Mergers and Other Reorganizations. If at any time or from time to time there shall be a capital reorganization of the Common Units (other than a subdivision, combination or reclassification provided for elsewhere in this Section 3.4) or a merger or consolidation of the Company with or into another corporation or entity or the sale of all or substantially all of the Company’s assets and properties to any other person, then, as part of and as a condition to the effectiveness of such reorganization, merger, consolidation or sale, lawful and adequate provision shall be made so that the holders of Series A Preferred Units shall thereafter be entitled to receive upon conversion of the Series A Preferred Units the number of Units of stock or other securities or property of the Company or of any successor corporation or entity resulting from such merger or consolidation or sale to which a holder of Common Units deliverable upon conversion would have been entitled on such capital reorganization, merger, consolidation, or sale.

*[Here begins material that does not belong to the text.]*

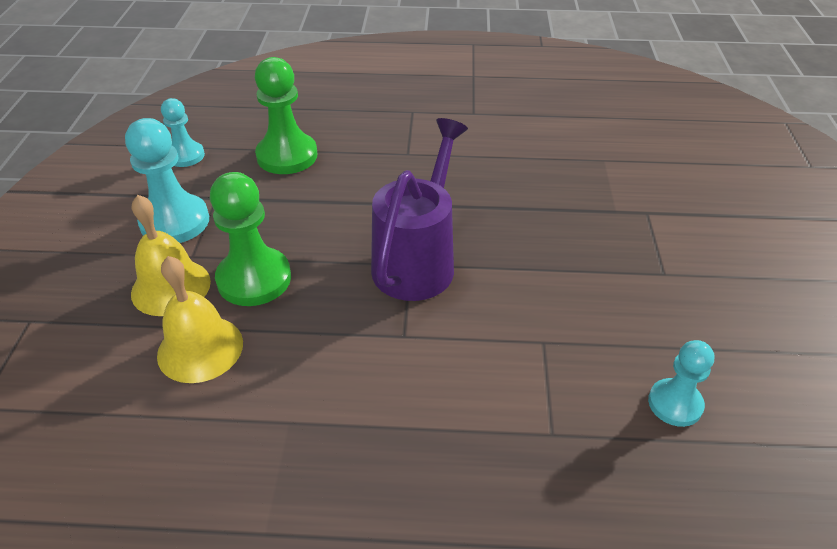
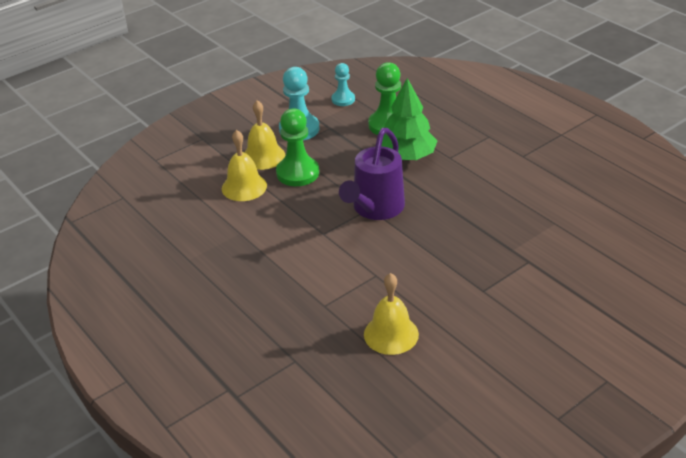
camera: 50 degrees right, 5 degrees down
(361, 178) = (406, 156): none -> green tree
(418, 260) = (375, 209): purple watering can -> purple watering can turned 135 degrees clockwise
(675, 404) = (391, 334): turquoise pawn -> yellow bell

In any such case, appropriate provisions shall be made with respect to the rights of the holders of the Series A Preferred Units after the reorganization, merger, consolidation or sale to the end that the provisions of this Section 3.4 (including, without limitation, provisions for adjustment of the Series A Conversion Price applicable to the Series A Preferred Units and the number of Units purchasable upon conversion of the Series A Preferred Units) shall thereafter be applicable, as nearly as may be, with respect to any shares of stock, securities or assets to be deliverable thereafter upon the conversion of the Series A Preferred Units.

Appears in 2 contracts

Samples: Membership Interest Purchase Agreement (FVA Ventures, Inc.), Membership Interest Purchase Agreement (FVA Ventures, Inc.)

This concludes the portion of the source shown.